INTRODUCTION

The NAS Q2 Medical Mission, a core component of the NAS Charity Project, was carried out in Ukpong Atai/Idundu community, located in Akpabuyo Local Government Area of Cross River State, Nigeria. This outreach was strategically aligned with the Cross River State government’s “People First” mantra and was designed to deliver critical medical services to underserved and vulnerable populations.

The medical mission provided a wide range of healthcare services including health education, disease prevention, diagnosis, treatment, pharmaceutical support, and referrals to secondary and tertiary healthcare facilities such as the General Hospital, Calabar and the University of Calabar Teaching Hospital.

PRIMARY OBJECTIVES

The key objectives of the Q2 Medical Mission were as follows:

1. To provide free medical consultations and on-site treatment.

2. To promote health awareness and education on disease prevention and healthy practices.

3. To diagnose prevalent medical conditions through clinical and laboratory assessments.

4. To distribute prescription medication and corrective eyeglasses to beneficiaries.

5. To refer patients with more complex conditions to appropriate secondary and tertiary healthcare facilities.

MEDICAL MISSION OUTREACH

The outreach included the following key medical and health promotion activities:

– General and specialist medical consultations

– Health education and awareness campaigns

– Laboratory screenings

– Pharmaceutical dispensing

– Prescription of eyeglasses and ophthalmologic assessments

– Basic dental consultations including scaling, polishing, and extractions

– Referrals for specialized treatment

Despite infrastructure challenges, the mission successfully reached residents across age and gender groups, providing services on-site within Ukpong Atai/Idundu community.

VOLUNTEER PROFESSIONALS

The medical mission was executed with the support of a dedicated team of volunteer professionals, comprising:

• Medical Doctors: 11

• Nurses: 18

• Pharmacists: 4

• Laboratory Scientists: 3

• Other Medical Personnel (e.g., Dentists, Optometrists): 10

• Support Staff (e.g., logistics, record-keeping, security): 8

These volunteers ensured effective delivery of services, coordination, and follow-up throughout the mission.

MEDICAL IMPACT

The mission had a considerable impact, particularly among women, children, and the elderly.

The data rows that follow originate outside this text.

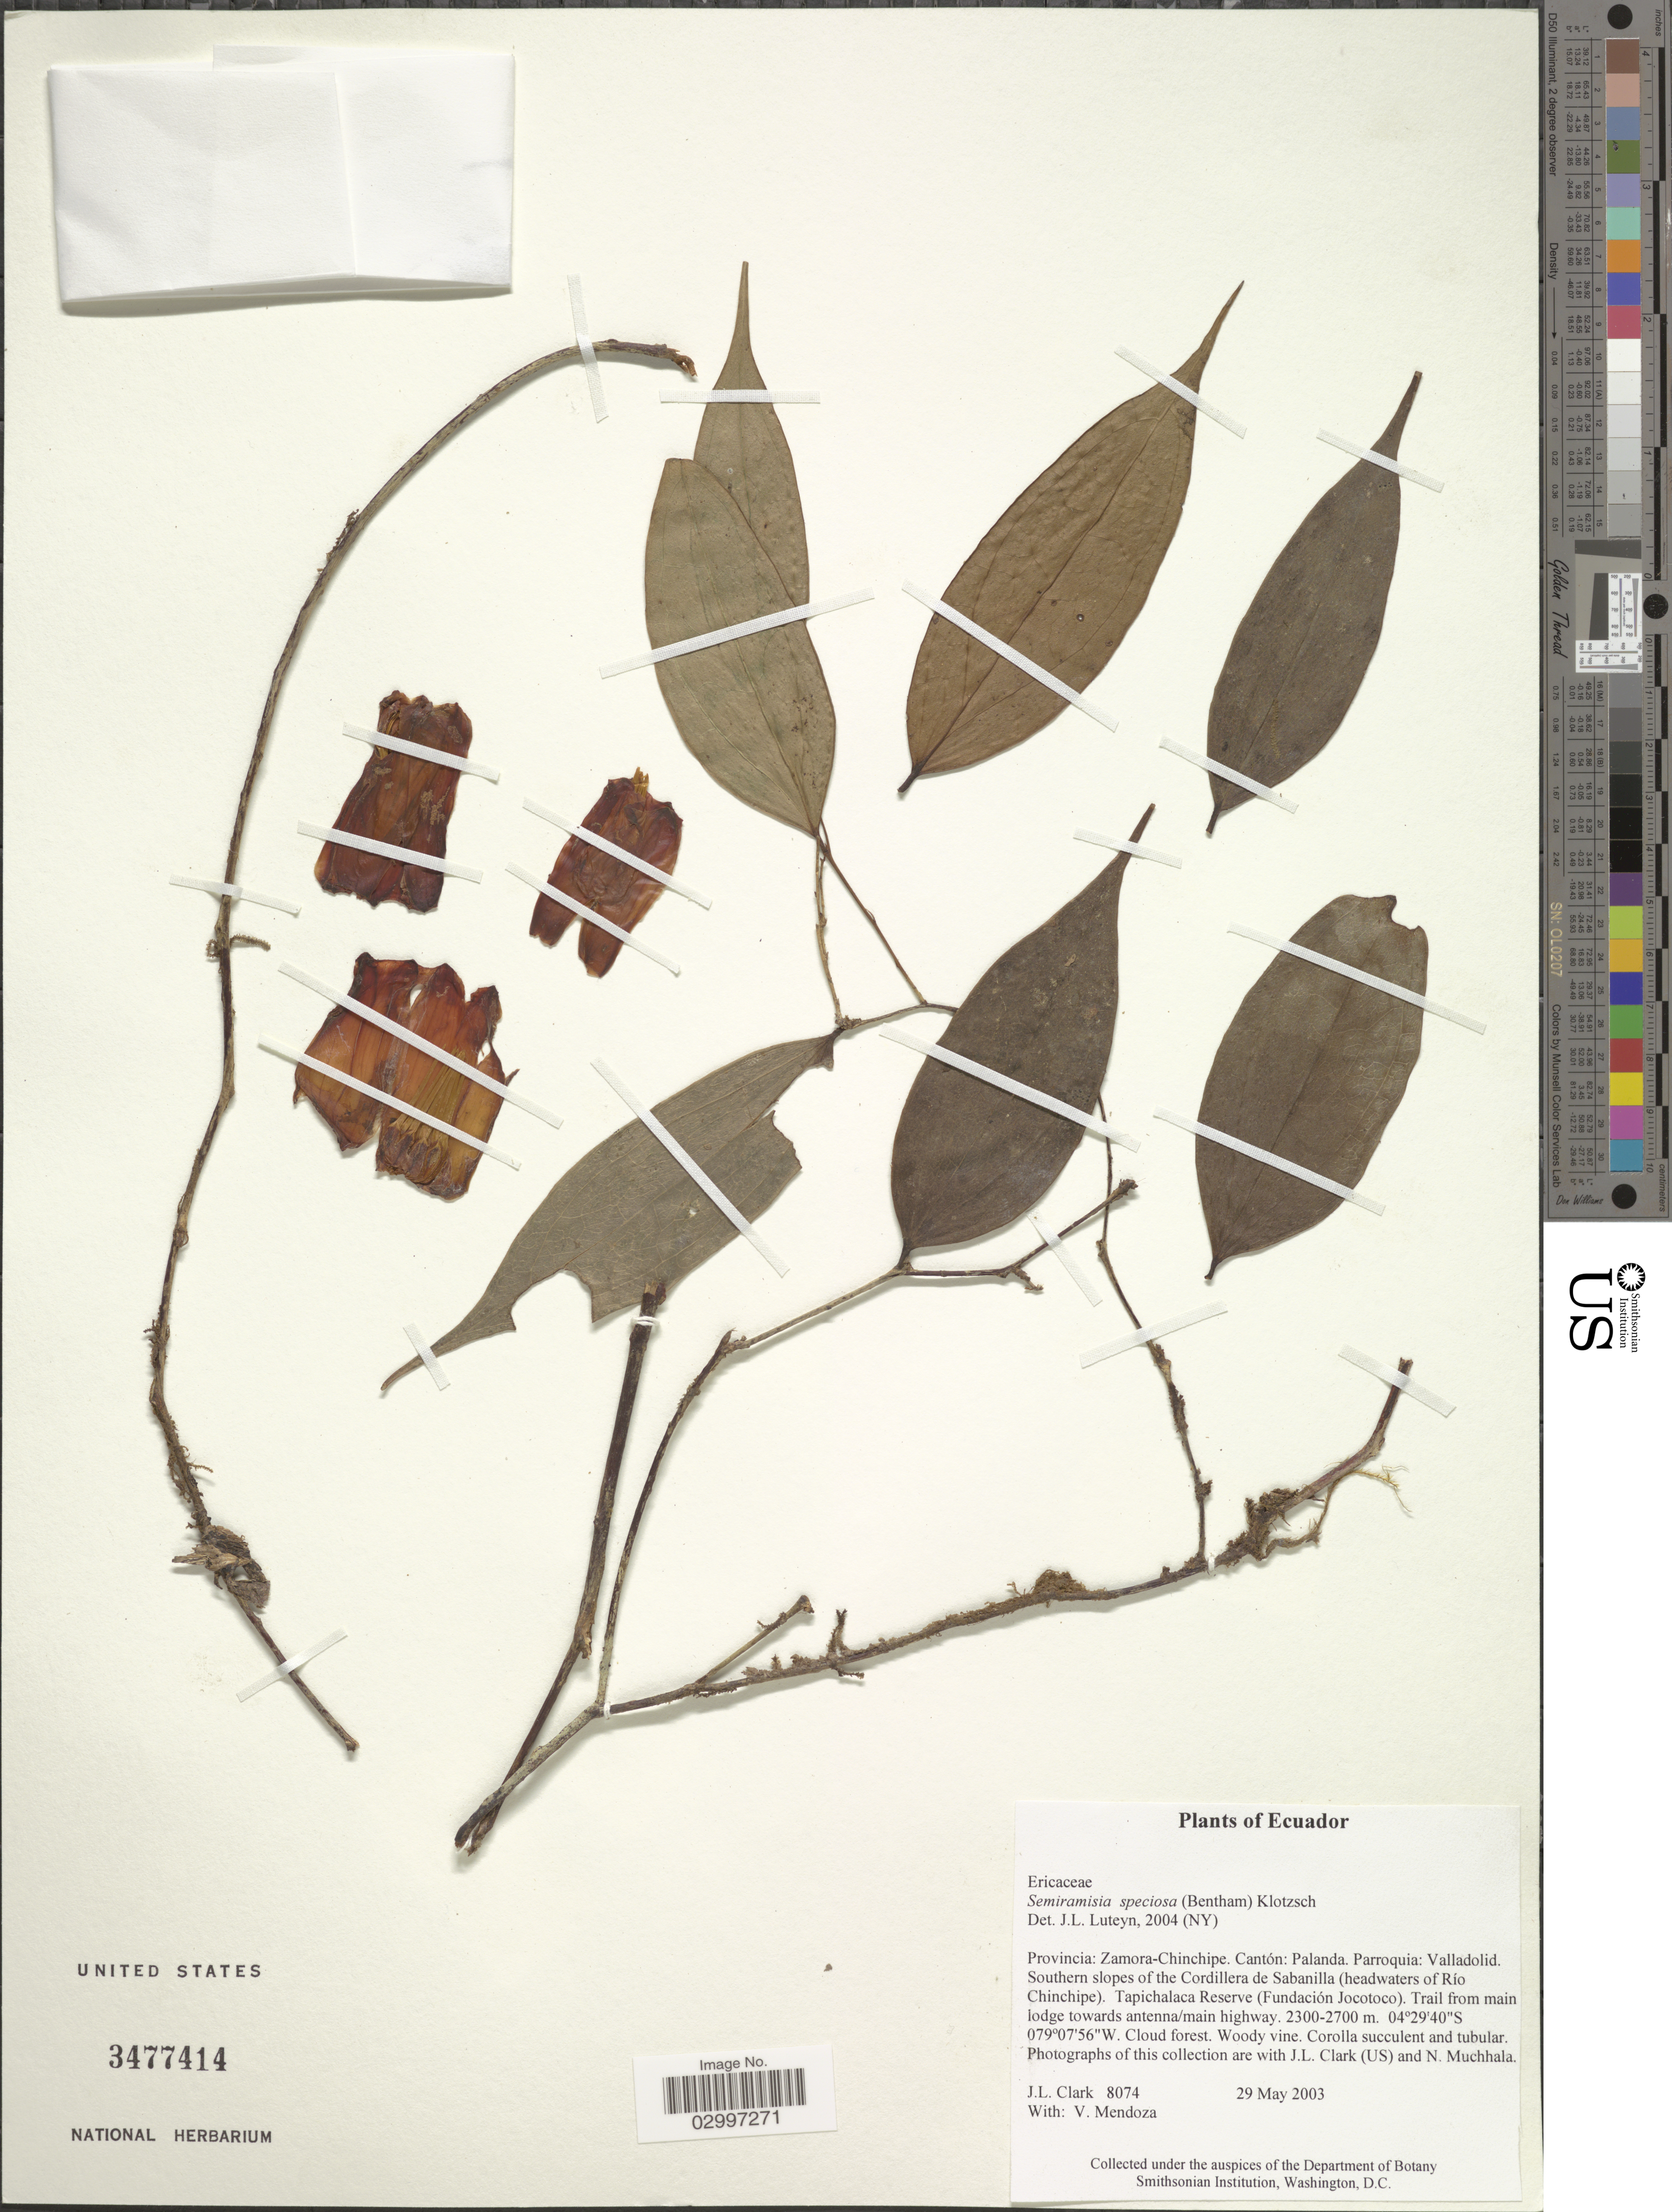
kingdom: Plantae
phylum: Tracheophyta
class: Magnoliopsida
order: Ericales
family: Ericaceae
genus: Semiramisia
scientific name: Semiramisia speciosa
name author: (Benth.) Klotzsch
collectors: J. L. Clark & V. Mendoza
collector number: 8074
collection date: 2003-05-29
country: Ecuador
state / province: Zamora-Chinchipe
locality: Cantón: Palanda, Parroquia, Valladolid, Southern slopes of the Cordillera de Sabanilla (headwaters of Río Chinchipe), Tapichalaca Reserve (Fundación Jocotoco).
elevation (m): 2300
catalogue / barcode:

Services rendered included:

• 181 patients attended to through medical consultations

• 88 individuals received prescription eyeglasses

• 120 patients accessed ophthalmologic services

• 84 laboratory screening tests were conducted

• 20 patients received dental consultations (e.g., polishing, scaling, and extractions)

• 181 patients received pharmaceutical medications


The mission significantly contributed to improving community awareness about preventable diseases and provided timely medical relief to individuals who would otherwise not have access to such care.

PATIENT STATISTICS

Category/Number:

• Total Registered Patients – 181
• Adult Males – (18+) 43
• Adult Females – (18+) 112
• Male Children – (0–17 years) 9
• Female Children – (0–17 years) 14
• Total Male Patients – 57
• Total Female Patients – 124

DETAILS OF MEDICAL CASE CONSULTATIONS

SERVICES RENDERED AND BENEFICIARY NUMBERS

• General Medical Consultations – 181
• Surgical Consultations (Dental) – 20
• Prescription Eyeglasses Dispensed – 88
• Ophthalmologic Services Provided – 120
• Laboratory Screenings Conducted – 84
• Surgical Procedures Performed – Nil
– Pharmaceutical Dispensing – 181
• Morbidity Pattern – Not Specified

CHALLENGES ENCOUNTERED

Several challenges were encountered during the implementation of the outreach:

Community Mobilization: Mobilizing community members, especially from surrounding areas, proved difficult due to limited transportation options.

Poor Infrastructure: Poor road networks, lack of electricity, and inadequate housing infrastructure created logistical constraints.

Power Supply: The unavailability of electricity required hiring a generator to power medical equipment and laboratory testing tools.

Despite the involvement of community leaders in sensitization and mobilization efforts, these challenges impacted the turnout from neighboring communities.

RECOMMENDATIONS

1. Enhanced Community Mobilization: Partner with local associations and youth groups to strengthen awareness campaigns ahead of future missions.

2. Infrastructure Support: Advocate for improved rural infrastructure including road access and healthcare facility upgrades.

3. Provision of Logistics: Ensure provision of transport support for patients in nearby communities.

4. Investment in Power Solutions: Deploy portable solar-powered systems or backup generators for efficient service delivery.

CONCLUSION

The NAS Q2 Medical Mission made a measurable difference in the Ukpong Atai/Idundu community, delivering vital health interventions to residents with limited or no access to healthcare. The outreach provided much-needed relief, especially to women and children, and helped elevate the standard of health awareness, early diagnosis, and treatment in the community.

With better infrastructure and expanded support, future medical missions can reach more beneficiaries and deepen their impact.